Examples of data retention policies:

Once you’ve determined the required retention types based on your business or federal regulations, it’s time to configure the backup, deletion, or archiving of documents accordingly. Let’s consider a fictitious example of HR payroll systems and records with a 7-year retention requirement:

Daily/Weekly Retention: Daily – 31, Weekly – 52.

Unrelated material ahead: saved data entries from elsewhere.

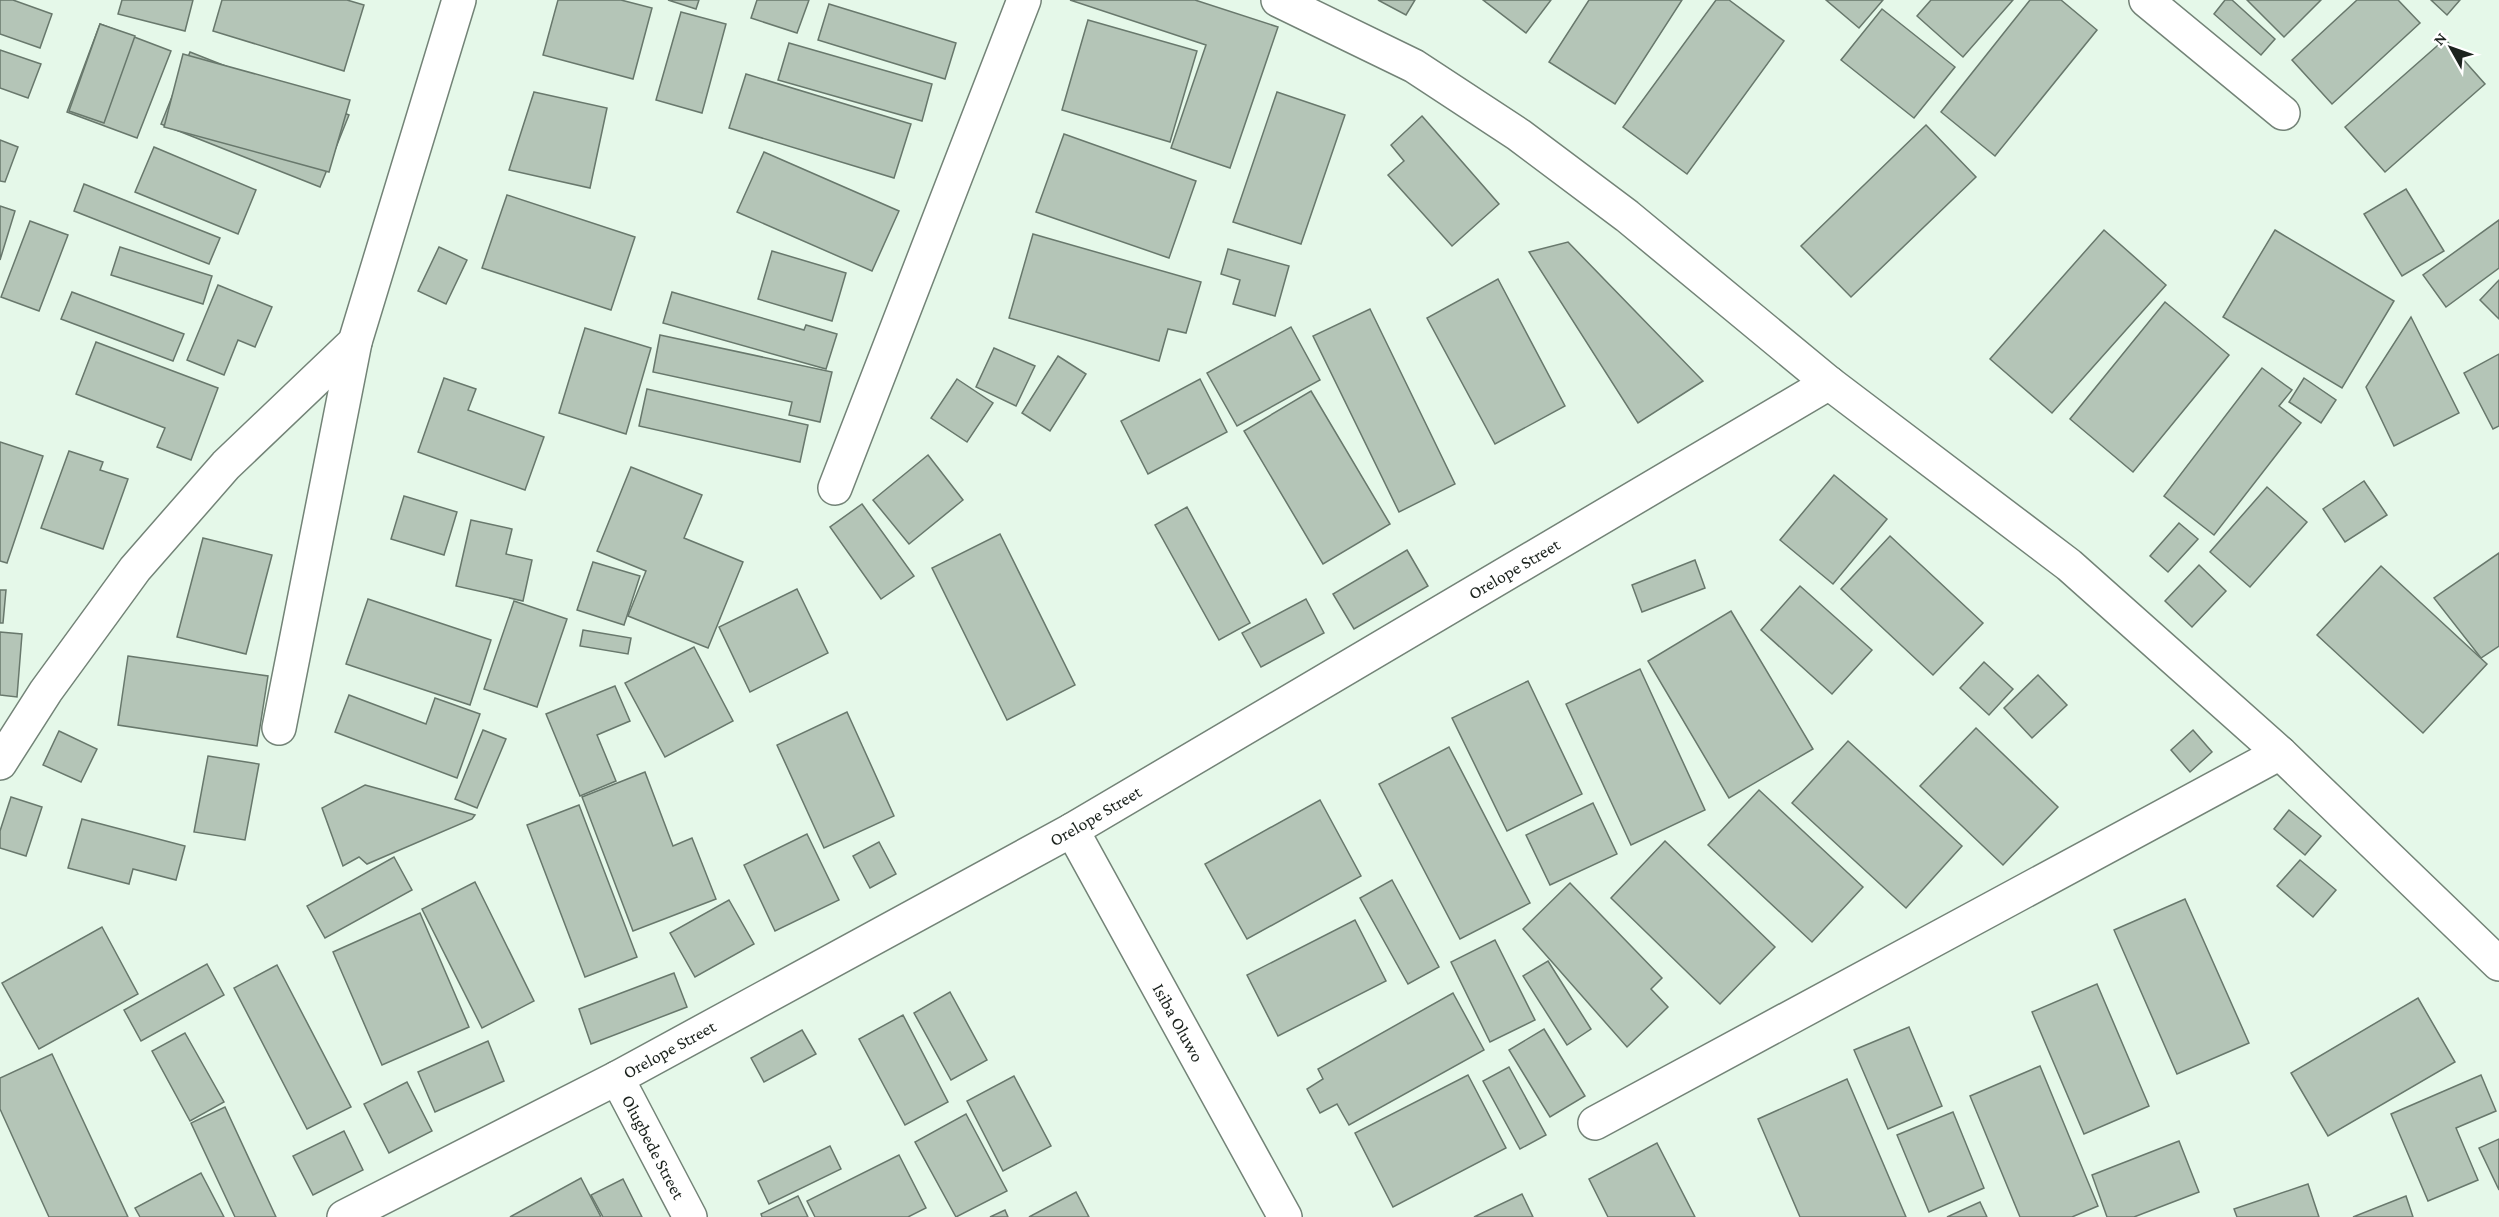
<svg xmlns="http://www.w3.org/2000/svg" width="2499" height="1217" font-family="'Crimson Pro',serif">
	<rect width="100%" height="100%" fill="#e5f8e9"/>
	<g fill="#b4c5b7" stroke="#68786c" stroke-width="1.5">
		<polygon points="0,0 13,0 52,14 40,48 0,34"/>
		<polygon points="122,0 193,0 185,31 118,14"/>
		<polygon points="222,0 347,0 364,5 344,71 213,31"/>
		<polygon points="558,0 621,0 652,8 633,79 543,55"/>
		<polygon points="668,0 699,0 696,9"/>
		<polygon points="757,0 809,0 797,33 751,18"/>
		<polygon points="1070,0 1195,0 1278,27 1230,168 1171,148 1206,45"/>
		<polygon points="1378,0 1415,0 1406,15"/>
		<polygon points="1483,0 1551,0 1526,33"/>
		<polygon points="1589,0 1682,0 1615,104 1549,62"/>
		<polygon points="1716,0 1729,0 1784,41 1687,174 1623,127"/>
		<polygon points="1826,0 1883,0 1859,28"/>
		<polygon points="1931,0 2013,0 1963,57 1917,16"/>
		<polygon points="2030,0 2061,0 2097,30 1995,156 1941,112"/>
		<polygon points="2225,0 2232,0 2275,39 2261,55 2214,14"/>
		<polygon points="2247,0 2321,0 2284,37"/>
		<polygon points="2357,0 2398,0 2420,23 2332,104 2292,60"/>
		<polygon points="2431,0 2460,0 2447,15"/>
		<polygon points="829,4 956,43 945,79 818,40"/>
		<polygon points="1882,9 1955,67 1914,118 1841,60"/>
		<polygon points="681,12 726,24 702,113 656,100"/>
		<polygon points="1088,20 1197,51 1170,142 1062,110"/>
		<polygon points="100,24 171,51 137,138 67,112"/>
		<polygon points="100,24 135,36 104,123 69,111"/>
		<polygon points="2445,39 2485,84 2385,172 2345,127"/>
		<polygon points="789,43 932,84 922,121 778,80"/>
		<polygon points="0,50 41,64 28,98 0,88"/>
		<polygon points="190,52 349,115 320,187 161,124"/>
		<polygon points="183,54 350,100 329,172 164,127"/>
		<polygon points="746,74 911,124 894,178 729,128"/>
		<polygon points="534,92 607,108 590,188 509,170"/>
		<polygon points="1277,92 1345,115 1301,244 1233,222"/>
		<polygon points="1422,116 1499,204 1452,246 1388,175 1404,161 1391,145"/>
		<polygon points="1926,125 1976,177 1851,297 1801,246"/>
		<polygon points="1064,134 1196,181 1169,258 1036,212"/>
		<polygon points="0,140 18,147 5,182 0,181"/>
		<polygon points="154,147 256,190 238,234 135,192"/>
		<polygon points="764,152 899,211 872,271 737,212"/>
		<polygon points="84,184 220,238 209,264 74,211"/>
		<polygon points="2406,189 2444,251 2402,276 2364,214"/>
		<polygon points="507,195 635,237 611,310 482,268"/>
		<polygon points="0,206 15,211 0,260"/>
		<polygon points="2499,220 2499,268 2446,307 2423,275"/>
		<polygon points="30,221 68,235 39,311 1,297"/>
		<polygon points="2104,230 2166,285 2052,413 1990,359"/>
		<polygon points="2275,230 2394,301 2342,388 2223,317"/>
		<polygon points="1033,234 1201,282 1186,333 1168,329 1159,361 1009,318"/>
		<polygon points="1568,242 1703,381 1638,423 1529,252"/>
		<polygon points="120,247 212,276 203,304 111,275"/>
		<polygon points="439,247 467,260 446,304 418,291"/>
		<polygon points="1228,249 1289,266 1275,316 1233,304 1240,280 1221,274"/>
		<polygon points="772,251 846,273 832,321 758,299"/>
		<polygon points="1498,279 1565,406 1495,444 1427,318"/>
		<polygon points="2499,280 2499,319 2480,300"/>
		<polygon points="218,285 272,307 255,347 238,340 224,375 187,360"/>
		<polygon points="72,292 184,334 173,361 61,319"/>
		<polygon points="672,292 804,330 806,325 837,334 826,369 663,323"/>
		<polygon points="2165,302 2229,355 2133,472 2070,419"/>
		<polygon points="1370,309 1455,484 1399,512 1313,336"/>
		<polygon points="2411,317 2459,413 2394,446 2366,387"/>
		<polygon points="1291,327 1320,380 1237,426 1207,373"/>
		<polygon points="585,328 651,348 626,434 559,413"/>
		<polygon points="660,335 832,372 820,422 789,415 792,402 653,372"/>
		<polygon points="96,342 218,388 191,460 157,447 165,428 76,394"/>
		<polygon points="994,348 1035,366 1016,406 976,387"/>
		<polygon points="2499,354 2499,426 2493,429 2464,373"/>
		<polygon points="1058,356 1086,374 1050,431 1022,413"/>
		<polygon points="2262,368 2292,390 2279,406 2301,423 2214,535 2164,496"/>
		<polygon points="444,378 476,389 468,410 544,437 525,490 418,452"/>
		<polygon points="2304,378 2336,400 2321,423 2289,402"/>
		<polygon points="957,379 993,403 967,442 931,418"/>
		<polygon points="1200,379 1227,432 1148,474 1121,421"/>
		<polygon points="647,389 808,425 800,462 639,426"/>
		<polygon points="1311,391 1390,524 1323,564 1244,431"/>
		<polygon points="0,442 43,456 7,563 0,561"/>
		<polygon points="69,451 103,462 100,470 128,479 103,549 41,528"/>
		<polygon points="928,455 963,500 909,544 873,500"/>
		<polygon points="631,467 702,495 684,538 743,562 708,648 628,616 646,571 597,551"/>
		<polygon points="1834,475 1887,519 1833,584 1780,540"/>
		<polygon points="2364,481 2387,515 2345,542 2323,509"/>
		<polygon points="2267,487 2307,522 2250,587 2210,552"/>
		<polygon points="404,496 457,512 444,555 391,539"/>
		<polygon points="862,504 914,576 881,599 830,527"/>
		<polygon points="1187,507 1250,623 1219,640 1155,525"/>
		<polygon points="471,520 512,529 506,554 532,560 523,601 456,586"/>
		<polygon points="2179,523 2198,539 2168,572 2150,556"/>
		<polygon points="1000,534 1075,685 1007,720 932,568"/>
		<polygon points="1890,536 1983,623 1933,675 1841,589"/>
		<polygon points="203,538 272,555 246,654 177,637"/>
		<polygon points="1407,550 1428,586 1354,629 1333,594"/>
		<polygon points="2499,553 2499,646 2481,658 2434,598"/>
		<polygon points="1695,560 1705,588 1642,612 1632,585"/>
		<polygon points="593,562 640,576 624,625 577,610"/>
		<polygon points="2199,565 2226,591 2192,627 2165,601"/>
		<polygon points="2381,566 2487,664 2423,733 2317,635"/>
		<polygon points="1800,586 1872,650 1832,694 1761,630"/>
		<polygon points="797,589 828,653 750,692 719,627"/>
		<polygon points="0,590 6,590 3,623 0,623"/>
		<polygon points="368,599 491,640 470,705 346,664"/>
		<polygon points="1306,599 1324,633 1261,667 1242,633"/>
		<polygon points="514,601 567,619 537,707 484,689"/>
		<polygon points="1731,611 1813,749 1729,798 1648,661"/>
		<polygon points="583,630 631,638 628,654 580,646"/>
		<polygon points="0,632 22,634 17,697 0,695"/>
		<polygon points="694,647 733,721 665,757 625,683"/>
		<polygon points="128,656 268,676 257,746 118,725"/>
		<polygon points="1984,662 2013,689 1989,715 1960,688"/>
		<polygon points="1640,669 1705,810 1631,845 1566,704"/>
		<polygon points="2038,675 2067,705 2032,738 2004,708"/>
		<polygon points="1528,681 1582,794 1507,831 1452,718"/>
		<polygon points="615,686 630,721 597,735 616,781 580,796 546,714"/>
		<polygon points="349,695 426,724 435,698 480,714 457,778 335,732"/>
		<polygon points="847,712 894,816 824,848 777,745"/>
		<polygon points="1976,728 2058,807 2003,865 1920,786"/>
		<polygon points="483,730 506,739 477,808 455,799"/>
		<polygon points="2193,730 2212,752 2190,772 2171,750"/>
		<polygon points="59,731 97,749 81,782 43,765"/>
		<polygon points="1848,741 1962,846 1906,908 1792,803"/>
		<polygon points="1449,747 1530,903 1460,939 1379,784"/>
		<polygon points="208,756 259,764 245,840 194,832"/>
		<polygon points="645,772 673,846 692,838 716,899 633,931 582,797"/>
		<polygon points="365,785 475,815 472,819 367,864 359,857 343,866 322,808"/>
		<polygon points="1759,790 1863,887 1812,942 1708,845"/>
		<polygon points="11,797 42,807 26,856 0,848 0,831"/>
		<polygon points="1320,800 1361,876 1247,939 1205,864"/>
		<polygon points="1593,803 1617,854 1550,885 1526,835"/>
		<polygon points="579,805 637,957 585,977 527,825"/>
		<polygon points="2289,810 2321,836 2305,855 2274,829"/>
		<polygon points="82,819 185,846 176,880 133,869 129,884 68,868"/>
		<polygon points="807,834 839,900 775,931 744,865"/>
		<polygon points="1665,841 1775,947 1720,1004 1611,898"/>
		<polygon points="879,842 896,874 870,888 853,856"/>
		<polygon points="394,857 412,890 325,938 307,906"/>
		<polygon points="2300,860 2336,890 2313,917 2277,886"/>
		<polygon points="1392,880 1439,967 1408,984 1360,898"/>
		<polygon points="475,882 534,1001 482,1028 422,909"/>
		<polygon points="1570,883 1662,978 1651,989 1668,1007 1627,1047 1523,929"/>
		<polygon points="2185,899 2249,1043 2177,1074 2114,930"/>
		<polygon points="729,900 754,944 695,977 670,933"/>
		<polygon points="420,913 469,1027 382,1065 333,952"/>
		<polygon points="1355,920 1386,981 1278,1036 1247,975"/>
		<polygon points="102,927 138,994 39,1049 2,983"/>
		<polygon points="1495,940 1535,1020 1490,1042 1451,962"/>
		<polygon points="1548,961 1591,1029 1567,1045 1523,976"/>
		<polygon points="207,964 224,995 141,1041 124,1010"/>
		<polygon points="277,965 351,1107 307,1129 234,988"/>
		<polygon points="674,973 687,1007 591,1044 579,1009"/>
		<polygon points="2097,984 2149,1106 2084,1134 2032,1012"/>
		<polygon points="950,992 987,1060 951,1080 914,1013"/>
		<polygon points="1453,993 1484,1050 1349,1125 1337,1104 1320,1113 1307,1089 1323,1079 1318,1069"/>
		<polygon points="2418,998 2455,1062 2328,1136 2291,1073"/>
		<polygon points="903,1015 948,1102 905,1125 859,1039"/>
		<polygon points="1909,1027 1942,1106 1888,1129 1854,1050"/>
		<polygon points="1544,1029 1585,1096 1550,1117 1509,1050"/>
		<polygon points="802,1030 816,1054 764,1082 751,1058"/>
		<polygon points="185,1033 224,1102 190,1121 152,1051"/>
		<polygon points="488,1041 504,1081 435,1112 418,1072"/>
		<polygon points="52,1054 128,1217 49,1217 0,1109 0,1078"/>
		<polygon points="2040,1066 2098,1206 2072,1217 2020,1217 1970,1096"/>
		<polygon points="1509,1067 1546,1135 1520,1149 1483,1081"/>
		<polygon points="1468,1075 1506,1148 1393,1207 1355,1133"/>
		<polygon points="2481,1075 2496,1111 2456,1128 2478,1180 2428,1201 2391,1114"/>
		<polygon points="1014,1076 1051,1146 1003,1171 967,1101"/>
		<polygon points="1847,1079 1906,1217 1800,1217 1758,1119"/>
		<polygon points="407,1082 432,1131 389,1153 364,1104"/>
		<polygon points="225,1107 276,1217 235,1217 191,1123"/>
		<polygon points="1953,1112 1984,1188 1929,1212 1897,1135"/>
		<polygon points="966,1114 1007,1191 956,1217 915,1142"/>
		<polygon points="344,1131 363,1170 313,1195 293,1156"/>
		<polygon points="2499,1139 2499,1190 2479,1148"/>
		<polygon points="2179,1141 2199,1192 2134,1217 2107,1217 2092,1175"/>
		<polygon points="1657,1143 1695,1217 1608,1217 1589,1179"/>
		<polygon points="830,1146 841,1169 769,1204 758,1181"/>
		<polygon points="899,1155 926,1208 908,1217 815,1217 807,1201"/>
		<polygon points="201,1173 224,1217 140,1217 135,1208"/>
		<polygon points="581,1178 601,1217 510,1217"/>
		<polygon points="623,1179 642,1217 603,1217 591,1195"/>
		<polygon points="2308,1184 2319,1217 2237,1217 2234,1209"/>
		<polygon points="1076,1192 1089,1217 1029,1217"/>
		<polygon points="1522,1194 1533,1217 1474,1217"/>
		<polygon points="798,1196 808,1217 762,1217 761,1214"/>
		<polygon points="2406,1196 2413,1217 2353,1217"/>
		<polygon points="1980,1202 1987,1217 1947,1217"/>
		<polygon points="1005,1210 1008,1217 990,1217"/>
	</g>
	<g fill="none" stroke-linecap="round" stroke-linejoin="round">
		<defs>
			<g id="street">
				<polyline points="1278,0 1414,66 1519,135 1627,216 1829,383 2069,565 2280,753 2499,964"/>
				<polyline points="2146,0 2283,113"/>
				<polyline points="835,488 1024,0"/>
				<polyline points="279,728 355,342"/>
				<polyline points="0,763 46,691 135,569 226,465 355,342 459,0"/>
				<path id="s1" d="M1072,830L1285,1217"/>
				<path id="s2" d="M617,1078L690,1217"/>
				<polyline points="1595,1123 2280,753"/>
				<path id="s3" d="M344,1217L617,1078L1072,830L1829,383"/>
			</g>
		</defs>
		<use href="#street" stroke="#738377" stroke-width="36"/>
		<use href="#street" stroke="#fff" stroke-width="33"/>
	</g>
	<g text-anchor="middle" dominant-baseline="central" stroke-width="6" stroke-linejoin="round" paint-order="stroke">
		<g font-size="18" fill="#1b221d" stroke="#fff">
			<text stroke="none"><textPath href="#s3" startOffset="1338">Orelope Street</textPath></text>
			<text stroke="none"><textPath href="#s3" startOffset="852">Orelope Street</textPath></text>
			<text stroke="none"><textPath href="#s1" startOffset="220">Isiba Oluwo</textPath></text>
			<text stroke="none"><textPath href="#s3" startOffset="366">Orelope Street</textPath></text>
			<text stroke="none"><textPath href="#s2" startOffset="78">Olugbede Street</textPath></text>
		</g>
	</g>
	<g transform="translate(2451 48) rotate(310)" stroke="#ffffff" stroke-width="4.5" paint-order="stroke">
	<path d="M0-4.5L10 22L0 15L-10 22Z" fill="#1b221d"/>
	<text y="-9" font-size="16" font-weight="bold" text-anchor="middle" fill="#1b221d">N</text>
	</g>
</svg>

Full backups occur on Saturdays, with daily forward incremental backup jobs. GFS retention flags weekly backups as “weekly,” preventing deletion or modification. Daily backups are automatically deleted after 31 days. Weekly backups remain untouched until the 53rd rolling week. After the 52nd week, the GFS flag is removed, and normal retention actions resume.

Monthly Retention: 12

The last weekly backup of each month is assigned a monthly GFS flag. In month 13, the earliest backup’s GFS flag is moved, and the backup is deleted while a new monthly backup is created.

Yearly Retention: 7

Yearly full backups are flagged during the last full weekly backup of the year. They contain weekly, monthly, and yearly GFS flags, with the highest tier taking precedence. The file system recognizes only the yearly GFS flag, and the rolling flag removal occurs again in year 8.

This example outlines a basic seven-year data retention policy that minimizes data storage while automatically freeing up space on backup storage.